═══ Provided records

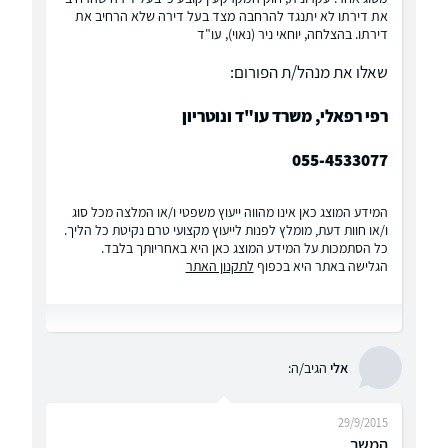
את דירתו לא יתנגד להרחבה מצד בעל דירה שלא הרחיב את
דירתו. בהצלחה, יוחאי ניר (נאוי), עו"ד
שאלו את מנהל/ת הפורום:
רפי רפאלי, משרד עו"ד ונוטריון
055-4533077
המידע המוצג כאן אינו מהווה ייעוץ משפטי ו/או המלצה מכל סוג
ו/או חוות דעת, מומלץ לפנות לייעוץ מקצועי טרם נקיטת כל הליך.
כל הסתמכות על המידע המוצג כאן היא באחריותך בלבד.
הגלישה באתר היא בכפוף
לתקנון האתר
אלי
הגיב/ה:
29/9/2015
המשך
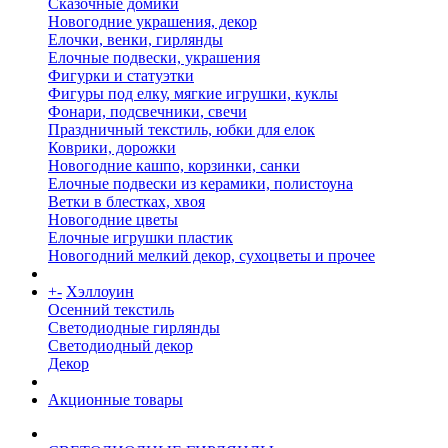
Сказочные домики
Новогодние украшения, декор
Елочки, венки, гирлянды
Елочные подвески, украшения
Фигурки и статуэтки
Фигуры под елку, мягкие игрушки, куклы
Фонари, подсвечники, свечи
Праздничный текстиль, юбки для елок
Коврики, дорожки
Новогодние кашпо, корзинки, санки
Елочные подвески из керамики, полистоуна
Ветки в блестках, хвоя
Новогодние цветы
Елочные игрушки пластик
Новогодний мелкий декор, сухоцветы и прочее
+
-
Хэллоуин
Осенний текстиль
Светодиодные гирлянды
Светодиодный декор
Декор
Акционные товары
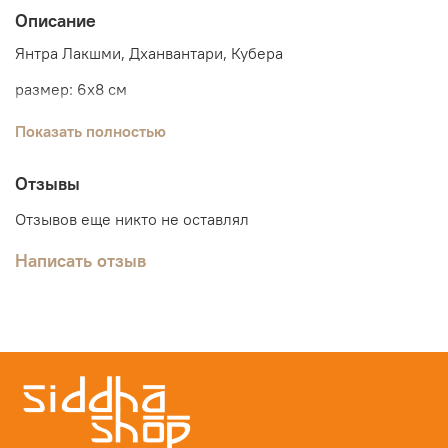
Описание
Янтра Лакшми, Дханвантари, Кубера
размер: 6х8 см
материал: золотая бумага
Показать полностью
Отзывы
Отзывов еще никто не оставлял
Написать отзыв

══════
═══ Provided records

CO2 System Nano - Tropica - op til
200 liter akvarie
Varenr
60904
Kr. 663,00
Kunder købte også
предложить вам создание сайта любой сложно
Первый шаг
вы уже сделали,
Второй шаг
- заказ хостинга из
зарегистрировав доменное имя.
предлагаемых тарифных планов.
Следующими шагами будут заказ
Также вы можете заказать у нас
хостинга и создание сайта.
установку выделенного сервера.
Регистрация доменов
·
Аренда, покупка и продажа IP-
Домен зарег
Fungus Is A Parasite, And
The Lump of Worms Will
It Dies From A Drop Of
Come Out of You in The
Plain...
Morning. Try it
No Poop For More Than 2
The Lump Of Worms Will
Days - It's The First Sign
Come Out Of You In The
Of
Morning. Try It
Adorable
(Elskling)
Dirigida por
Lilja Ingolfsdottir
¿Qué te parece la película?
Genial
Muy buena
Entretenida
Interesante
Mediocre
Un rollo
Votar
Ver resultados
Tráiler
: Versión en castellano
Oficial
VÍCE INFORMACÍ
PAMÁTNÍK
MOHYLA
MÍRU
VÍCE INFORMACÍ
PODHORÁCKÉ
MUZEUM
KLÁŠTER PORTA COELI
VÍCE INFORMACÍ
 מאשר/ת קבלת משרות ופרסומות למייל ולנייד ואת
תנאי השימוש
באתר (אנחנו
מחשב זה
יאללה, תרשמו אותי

══════

• **Goal of the exercise**:
Copy verbatim the part of the records above that opens with the line containing "את דירתו לא" and closes with the line containing "כל הסתמכות על", including both of those lines.

• **Completed exercise**:
את דירתו לא יתנגד להרחבה מצד בעל דירה שלא הרחיב את
דירתו. בהצלחה, יוחאי ניר (נאוי), עו"ד
שאלו את מנהל/ת הפורום:
רפי רפאלי, משרד עו"ד ונוטריון
055-4533077
המידע המוצג כאן אינו מהווה ייעוץ משפטי ו/או המלצה מכל סוג
ו/או חוות דעת, מומלץ לפנות לייעוץ מקצועי טרם נקיטת כל הליך.
כל הסתמכות על המידע המוצג כאן היא באחריותך בלבד.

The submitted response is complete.